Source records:
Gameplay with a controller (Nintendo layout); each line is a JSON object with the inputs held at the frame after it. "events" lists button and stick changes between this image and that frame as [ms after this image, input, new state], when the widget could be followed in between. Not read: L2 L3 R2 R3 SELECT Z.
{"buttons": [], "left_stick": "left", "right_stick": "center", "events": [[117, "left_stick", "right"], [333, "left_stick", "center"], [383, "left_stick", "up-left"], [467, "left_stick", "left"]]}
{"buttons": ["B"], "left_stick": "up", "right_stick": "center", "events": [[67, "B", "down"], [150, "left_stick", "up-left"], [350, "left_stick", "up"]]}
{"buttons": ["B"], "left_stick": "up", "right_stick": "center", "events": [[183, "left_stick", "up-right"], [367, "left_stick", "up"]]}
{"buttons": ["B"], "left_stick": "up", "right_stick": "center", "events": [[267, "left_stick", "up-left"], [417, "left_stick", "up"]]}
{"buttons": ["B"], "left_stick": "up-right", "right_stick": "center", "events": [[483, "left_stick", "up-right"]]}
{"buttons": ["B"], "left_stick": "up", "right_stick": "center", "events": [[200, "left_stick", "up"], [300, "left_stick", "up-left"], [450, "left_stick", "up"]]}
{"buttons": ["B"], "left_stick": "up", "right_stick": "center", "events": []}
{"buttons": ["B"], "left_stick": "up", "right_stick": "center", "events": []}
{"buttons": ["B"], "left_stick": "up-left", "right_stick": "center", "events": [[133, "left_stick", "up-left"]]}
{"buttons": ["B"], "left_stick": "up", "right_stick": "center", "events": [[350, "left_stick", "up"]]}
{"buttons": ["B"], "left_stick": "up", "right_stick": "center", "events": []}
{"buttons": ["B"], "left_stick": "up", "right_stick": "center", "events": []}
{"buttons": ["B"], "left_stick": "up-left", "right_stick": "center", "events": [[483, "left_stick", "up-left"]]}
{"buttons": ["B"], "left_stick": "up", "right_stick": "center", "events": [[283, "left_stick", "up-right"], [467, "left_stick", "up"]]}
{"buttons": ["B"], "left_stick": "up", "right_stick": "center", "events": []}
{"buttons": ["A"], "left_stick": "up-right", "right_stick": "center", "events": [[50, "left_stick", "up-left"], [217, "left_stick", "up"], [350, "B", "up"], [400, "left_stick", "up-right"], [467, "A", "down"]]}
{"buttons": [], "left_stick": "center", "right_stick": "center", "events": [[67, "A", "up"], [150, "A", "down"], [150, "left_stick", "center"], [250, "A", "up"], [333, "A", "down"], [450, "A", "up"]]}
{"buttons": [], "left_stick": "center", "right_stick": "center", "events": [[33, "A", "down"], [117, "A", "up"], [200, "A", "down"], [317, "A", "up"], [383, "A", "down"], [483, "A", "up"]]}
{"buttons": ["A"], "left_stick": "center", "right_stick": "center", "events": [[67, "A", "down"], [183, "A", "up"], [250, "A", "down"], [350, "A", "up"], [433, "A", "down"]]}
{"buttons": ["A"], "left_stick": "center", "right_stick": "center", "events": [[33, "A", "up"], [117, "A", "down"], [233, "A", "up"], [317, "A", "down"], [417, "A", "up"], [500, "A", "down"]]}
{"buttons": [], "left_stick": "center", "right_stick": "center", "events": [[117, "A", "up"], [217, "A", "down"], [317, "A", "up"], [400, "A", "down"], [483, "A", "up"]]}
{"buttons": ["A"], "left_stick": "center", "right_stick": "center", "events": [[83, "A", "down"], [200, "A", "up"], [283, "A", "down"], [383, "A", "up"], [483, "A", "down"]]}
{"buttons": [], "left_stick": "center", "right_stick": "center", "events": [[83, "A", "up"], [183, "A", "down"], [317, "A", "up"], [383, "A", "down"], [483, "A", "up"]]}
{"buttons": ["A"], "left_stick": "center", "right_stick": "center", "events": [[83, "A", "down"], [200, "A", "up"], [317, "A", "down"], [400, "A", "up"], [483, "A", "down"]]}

■ Your goal ■
Output the entries exactly. Leave nothing out.

■ Exercise answer ■
Gameplay with a controller (Nintendo layout); each line is a JSON object with the inputs held at the frame after it. "events" lists button and stick changes between this image and that frame as [ms after this image, input, new state], when the widget could be followed in between. Not read: L2 L3 R2 R3 SELECT Z.
{"buttons": [], "left_stick": "left", "right_stick": "center", "events": [[117, "left_stick", "right"], [333, "left_stick", "center"], [383, "left_stick", "up-left"], [467, "left_stick", "left"]]}
{"buttons": ["B"], "left_stick": "up", "right_stick": "center", "events": [[67, "B", "down"], [150, "left_stick", "up-left"], [350, "left_stick", "up"]]}
{"buttons": ["B"], "left_stick": "up", "right_stick": "center", "events": [[183, "left_stick", "up-right"], [367, "left_stick", "up"]]}
{"buttons": ["B"], "left_stick": "up", "right_stick": "center", "events": [[267, "left_stick", "up-left"], [417, "left_stick", "up"]]}
{"buttons": ["B"], "left_stick": "up-right", "right_stick": "center", "events": [[483, "left_stick", "up-right"]]}
{"buttons": ["B"], "left_stick": "up", "right_stick": "center", "events": [[200, "left_stick", "up"], [300, "left_stick", "up-left"], [450, "left_stick", "up"]]}
{"buttons": ["B"], "left_stick": "up", "right_stick": "center", "events": []}
{"buttons": ["B"], "left_stick": "up", "right_stick": "center", "events": []}
{"buttons": ["B"], "left_stick": "up-left", "right_stick": "center", "events": [[133, "left_stick", "up-left"]]}
{"buttons": ["B"], "left_stick": "up", "right_stick": "center", "events": [[350, "left_stick", "up"]]}
{"buttons": ["B"], "left_stick": "up", "right_stick": "center", "events": []}
{"buttons": ["B"], "left_stick": "up", "right_stick": "center", "events": []}
{"buttons": ["B"], "left_stick": "up-left", "right_stick": "center", "events": [[483, "left_stick", "up-left"]]}
{"buttons": ["B"], "left_stick": "up", "right_stick": "center", "events": [[283, "left_stick", "up-right"], [467, "left_stick", "up"]]}
{"buttons": ["B"], "left_stick": "up", "right_stick": "center", "events": []}
{"buttons": ["A"], "left_stick": "up-right", "right_stick": "center", "events": [[50, "left_stick", "up-left"], [217, "left_stick", "up"], [350, "B", "up"], [400, "left_stick", "up-right"], [467, "A", "down"]]}
{"buttons": [], "left_stick": "center", "right_stick": "center", "events": [[67, "A", "up"], [150, "A", "down"], [150, "left_stick", "center"], [250, "A", "up"], [333, "A", "down"], [450, "A", "up"]]}
{"buttons": [], "left_stick": "center", "right_stick": "center", "events": [[33, "A", "down"], [117, "A", "up"], [200, "A", "down"], [317, "A", "up"], [383, "A", "down"], [483, "A", "up"]]}
{"buttons": ["A"], "left_stick": "center", "right_stick": "center", "events": [[67, "A", "down"], [183, "A", "up"], [250, "A", "down"], [350, "A", "up"], [433, "A", "down"]]}
{"buttons": ["A"], "left_stick": "center", "right_stick": "center", "events": [[33, "A", "up"], [117, "A", "down"], [233, "A", "up"], [317, "A", "down"], [417, "A", "up"], [500, "A", "down"]]}
{"buttons": [], "left_stick": "center", "right_stick": "center", "events": [[117, "A", "up"], [217, "A", "down"], [317, "A", "up"], [400, "A", "down"], [483, "A", "up"]]}
{"buttons": ["A"], "left_stick": "center", "right_stick": "center", "events": [[83, "A", "down"], [200, "A", "up"], [283, "A", "down"], [383, "A", "up"], [483, "A", "down"]]}
{"buttons": [], "left_stick": "center", "right_stick": "center", "events": [[83, "A", "up"], [183, "A", "down"], [317, "A", "up"], [383, "A", "down"], [483, "A", "up"]]}
{"buttons": ["A"], "left_stick": "center", "right_stick": "center", "events": [[83, "A", "down"], [200, "A", "up"], [317, "A", "down"], [400, "A", "up"], [483, "A", "down"]]}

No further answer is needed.